Counterterrorism is not limited to the Ministry of Interior or the security branches; citizens are aware that they are partners in protecting their nations against terrorism, including through countering terror financing that is masked as charitable or humanitarian aid but in reality is used to fund arms transfers and terrorist activity.
In the GCC’s forty-year history, its past experiences have taught the citizens of the Gulf that political stability does not dispense with the need for firm and resolute rule, and the wisdom of stability is vigilance. At their core, states and homelands are only safeguarded by citizens, and statesmen must be capable of differentiating between just and unjust actions using a country’s norms and laws, with the end goal of a strong, stable, and just society.

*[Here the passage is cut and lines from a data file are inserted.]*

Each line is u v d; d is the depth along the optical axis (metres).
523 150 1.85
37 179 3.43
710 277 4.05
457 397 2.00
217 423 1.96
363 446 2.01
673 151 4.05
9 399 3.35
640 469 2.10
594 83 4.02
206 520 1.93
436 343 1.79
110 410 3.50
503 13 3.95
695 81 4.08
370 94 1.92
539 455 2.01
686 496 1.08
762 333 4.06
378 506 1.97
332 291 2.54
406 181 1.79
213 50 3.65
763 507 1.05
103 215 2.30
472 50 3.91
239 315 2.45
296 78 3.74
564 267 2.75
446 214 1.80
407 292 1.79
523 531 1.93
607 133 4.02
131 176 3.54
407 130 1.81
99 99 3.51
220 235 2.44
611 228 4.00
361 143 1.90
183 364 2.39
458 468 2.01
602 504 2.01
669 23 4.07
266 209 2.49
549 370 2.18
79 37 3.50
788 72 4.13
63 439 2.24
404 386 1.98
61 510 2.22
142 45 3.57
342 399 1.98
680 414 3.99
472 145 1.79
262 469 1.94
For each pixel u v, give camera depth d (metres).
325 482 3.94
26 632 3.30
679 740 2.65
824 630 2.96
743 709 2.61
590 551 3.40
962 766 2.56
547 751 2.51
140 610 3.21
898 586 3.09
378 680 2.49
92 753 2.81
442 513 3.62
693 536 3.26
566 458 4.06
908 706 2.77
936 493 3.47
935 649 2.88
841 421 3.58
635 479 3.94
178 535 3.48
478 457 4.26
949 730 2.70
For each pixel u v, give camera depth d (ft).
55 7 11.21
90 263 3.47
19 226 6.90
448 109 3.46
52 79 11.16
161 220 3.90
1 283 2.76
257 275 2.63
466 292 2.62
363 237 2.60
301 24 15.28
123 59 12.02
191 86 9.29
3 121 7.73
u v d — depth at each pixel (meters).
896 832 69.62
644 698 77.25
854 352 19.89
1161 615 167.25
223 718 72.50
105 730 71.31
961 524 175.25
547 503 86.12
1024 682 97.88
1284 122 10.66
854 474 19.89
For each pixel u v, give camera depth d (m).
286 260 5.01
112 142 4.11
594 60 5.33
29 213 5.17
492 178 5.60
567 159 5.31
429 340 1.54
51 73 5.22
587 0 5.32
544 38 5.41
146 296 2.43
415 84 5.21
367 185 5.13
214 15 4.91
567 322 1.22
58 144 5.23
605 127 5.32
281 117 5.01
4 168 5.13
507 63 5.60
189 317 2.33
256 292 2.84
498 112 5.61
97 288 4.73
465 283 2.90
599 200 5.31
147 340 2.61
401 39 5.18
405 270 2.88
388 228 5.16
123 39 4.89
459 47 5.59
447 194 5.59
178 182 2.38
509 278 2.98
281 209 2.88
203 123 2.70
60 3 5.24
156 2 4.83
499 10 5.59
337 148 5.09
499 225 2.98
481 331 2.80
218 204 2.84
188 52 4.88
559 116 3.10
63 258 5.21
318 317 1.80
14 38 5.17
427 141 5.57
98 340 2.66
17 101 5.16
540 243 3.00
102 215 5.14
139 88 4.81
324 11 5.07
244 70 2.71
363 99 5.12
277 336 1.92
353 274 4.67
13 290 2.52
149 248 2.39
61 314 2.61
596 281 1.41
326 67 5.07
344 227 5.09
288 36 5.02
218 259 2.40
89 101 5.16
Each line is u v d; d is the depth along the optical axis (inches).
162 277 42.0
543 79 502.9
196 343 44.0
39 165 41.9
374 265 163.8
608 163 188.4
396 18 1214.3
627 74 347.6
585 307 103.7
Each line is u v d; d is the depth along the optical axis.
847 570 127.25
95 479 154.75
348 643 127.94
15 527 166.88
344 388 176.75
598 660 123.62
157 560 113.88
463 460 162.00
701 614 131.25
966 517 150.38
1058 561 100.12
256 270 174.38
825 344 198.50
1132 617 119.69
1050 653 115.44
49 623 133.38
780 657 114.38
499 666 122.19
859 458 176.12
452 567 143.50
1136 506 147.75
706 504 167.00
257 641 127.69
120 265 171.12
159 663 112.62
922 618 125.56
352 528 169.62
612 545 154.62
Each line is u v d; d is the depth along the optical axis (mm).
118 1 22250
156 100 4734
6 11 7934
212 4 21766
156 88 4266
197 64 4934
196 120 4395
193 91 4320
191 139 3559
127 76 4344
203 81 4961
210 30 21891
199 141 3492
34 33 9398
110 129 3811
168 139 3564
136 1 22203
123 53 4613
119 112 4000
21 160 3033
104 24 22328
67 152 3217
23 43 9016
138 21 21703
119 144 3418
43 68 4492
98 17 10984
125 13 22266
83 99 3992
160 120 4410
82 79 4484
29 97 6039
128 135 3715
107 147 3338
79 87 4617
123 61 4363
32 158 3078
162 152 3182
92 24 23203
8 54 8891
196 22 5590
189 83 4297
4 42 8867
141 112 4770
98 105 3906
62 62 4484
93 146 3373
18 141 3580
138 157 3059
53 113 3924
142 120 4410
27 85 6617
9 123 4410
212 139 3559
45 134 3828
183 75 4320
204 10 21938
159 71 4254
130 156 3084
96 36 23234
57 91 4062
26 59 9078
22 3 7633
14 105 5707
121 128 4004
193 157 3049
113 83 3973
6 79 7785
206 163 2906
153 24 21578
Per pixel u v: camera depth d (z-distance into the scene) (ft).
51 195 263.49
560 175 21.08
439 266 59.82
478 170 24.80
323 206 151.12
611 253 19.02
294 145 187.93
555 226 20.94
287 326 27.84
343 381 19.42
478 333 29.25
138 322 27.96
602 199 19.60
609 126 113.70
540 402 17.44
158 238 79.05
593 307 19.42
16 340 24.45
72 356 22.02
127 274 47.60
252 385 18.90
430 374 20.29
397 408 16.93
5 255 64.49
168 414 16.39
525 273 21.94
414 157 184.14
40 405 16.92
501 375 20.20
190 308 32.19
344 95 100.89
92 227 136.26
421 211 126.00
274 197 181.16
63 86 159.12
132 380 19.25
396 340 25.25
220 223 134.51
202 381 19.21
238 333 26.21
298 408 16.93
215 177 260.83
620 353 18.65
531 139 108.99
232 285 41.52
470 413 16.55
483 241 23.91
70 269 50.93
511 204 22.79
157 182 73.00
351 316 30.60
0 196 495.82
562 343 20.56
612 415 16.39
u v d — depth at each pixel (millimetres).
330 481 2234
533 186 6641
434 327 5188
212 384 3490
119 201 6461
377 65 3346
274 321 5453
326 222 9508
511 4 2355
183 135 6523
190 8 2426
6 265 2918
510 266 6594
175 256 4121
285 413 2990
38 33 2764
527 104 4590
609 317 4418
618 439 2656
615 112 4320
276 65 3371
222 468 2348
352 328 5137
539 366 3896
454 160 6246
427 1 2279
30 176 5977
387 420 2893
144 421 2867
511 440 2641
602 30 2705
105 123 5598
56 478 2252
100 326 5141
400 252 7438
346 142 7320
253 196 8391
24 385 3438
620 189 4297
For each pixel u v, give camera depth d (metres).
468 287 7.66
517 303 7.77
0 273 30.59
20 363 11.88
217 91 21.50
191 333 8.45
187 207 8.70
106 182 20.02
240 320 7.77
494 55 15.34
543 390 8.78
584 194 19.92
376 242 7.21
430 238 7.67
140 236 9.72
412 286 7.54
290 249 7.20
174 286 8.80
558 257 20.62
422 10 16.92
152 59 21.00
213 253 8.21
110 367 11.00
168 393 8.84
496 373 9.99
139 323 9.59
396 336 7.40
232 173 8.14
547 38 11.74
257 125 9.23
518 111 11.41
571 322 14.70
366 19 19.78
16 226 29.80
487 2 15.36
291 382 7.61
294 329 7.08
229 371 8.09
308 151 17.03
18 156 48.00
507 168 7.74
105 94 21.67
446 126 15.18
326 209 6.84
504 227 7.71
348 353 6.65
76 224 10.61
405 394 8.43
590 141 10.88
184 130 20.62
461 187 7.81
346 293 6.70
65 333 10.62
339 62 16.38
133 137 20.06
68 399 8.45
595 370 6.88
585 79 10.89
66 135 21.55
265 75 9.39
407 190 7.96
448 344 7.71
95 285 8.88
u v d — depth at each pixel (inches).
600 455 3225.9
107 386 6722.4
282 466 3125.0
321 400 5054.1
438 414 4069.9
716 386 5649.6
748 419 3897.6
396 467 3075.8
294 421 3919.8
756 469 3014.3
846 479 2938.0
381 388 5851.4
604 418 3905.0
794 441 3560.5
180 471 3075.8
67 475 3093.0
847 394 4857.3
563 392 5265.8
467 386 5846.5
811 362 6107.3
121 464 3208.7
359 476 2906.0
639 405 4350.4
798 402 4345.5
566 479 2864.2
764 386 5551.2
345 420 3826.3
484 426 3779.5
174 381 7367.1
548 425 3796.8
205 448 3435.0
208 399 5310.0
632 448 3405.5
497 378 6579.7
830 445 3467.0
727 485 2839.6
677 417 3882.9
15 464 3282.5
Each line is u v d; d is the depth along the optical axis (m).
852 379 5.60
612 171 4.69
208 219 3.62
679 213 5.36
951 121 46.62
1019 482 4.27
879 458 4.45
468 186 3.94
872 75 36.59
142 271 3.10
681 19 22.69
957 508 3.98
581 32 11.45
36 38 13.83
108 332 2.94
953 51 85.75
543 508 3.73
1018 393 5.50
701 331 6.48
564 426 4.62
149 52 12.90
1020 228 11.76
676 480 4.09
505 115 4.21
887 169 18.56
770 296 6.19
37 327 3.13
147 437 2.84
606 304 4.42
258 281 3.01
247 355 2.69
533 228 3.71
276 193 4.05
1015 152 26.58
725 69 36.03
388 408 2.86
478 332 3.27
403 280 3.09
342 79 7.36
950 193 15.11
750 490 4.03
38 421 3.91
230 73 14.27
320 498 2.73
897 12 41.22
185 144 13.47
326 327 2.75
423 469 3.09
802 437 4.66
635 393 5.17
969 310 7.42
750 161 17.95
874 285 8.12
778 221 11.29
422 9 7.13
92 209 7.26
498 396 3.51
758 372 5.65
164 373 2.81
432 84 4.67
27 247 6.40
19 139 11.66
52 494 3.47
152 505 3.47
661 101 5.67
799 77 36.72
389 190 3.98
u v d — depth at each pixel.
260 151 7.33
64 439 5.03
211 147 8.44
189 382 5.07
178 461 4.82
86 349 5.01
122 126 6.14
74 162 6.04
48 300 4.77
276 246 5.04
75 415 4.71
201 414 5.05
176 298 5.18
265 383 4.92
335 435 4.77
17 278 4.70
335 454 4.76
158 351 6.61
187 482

Recent events in Kuwait have underscored the importance of this mission, and therefore the need for Kuwaitis to keep a watchful, vigilant eye and to closely follow current affairs. For good or ill, the Gulf region is in the midst of rapid changes that open the doors to many possibilities; some of these possibilities could jeopardize the stability of the region, and undermine the security frameworks that were made by the GCC states, which, aided by their strategic location and abundant natural resources, gave them a role in the region and the ability to influence Middle Eastern discourse.
Why the GCC Still Matters
The influence of the GCC states has recently increased in the region’s conflicts, which has given them additional importance in international affairs. Therefore, it is crucial for statesmen of the GCC to remain cautious, as the accelerating changes in the region have substantially impacted domestic affairs. An example of this was seen by the recent crackdown on a cell of Kuwait’s Hezbollah group, an organization that openly and militantly opposes the GCC and has continued to support the Houthi militants in Yemen, even as they have been primarily responsible for that country’s devastation. With the continuation of this challenge, the GCC states’ leaders have reached the conclusion that new measures are needed to preserve the bloc’s unity and security. Crucially, this is not achievable except through strict mechanisms to deter all conspiracies that target the Gulf states’ security, a topic that was broached during the GCC Interior Ministers’ meeting in Bahrain on November 14. The six GCC states’ Ministries of Interior are working closely to provide a common understanding of the threats facing the six states.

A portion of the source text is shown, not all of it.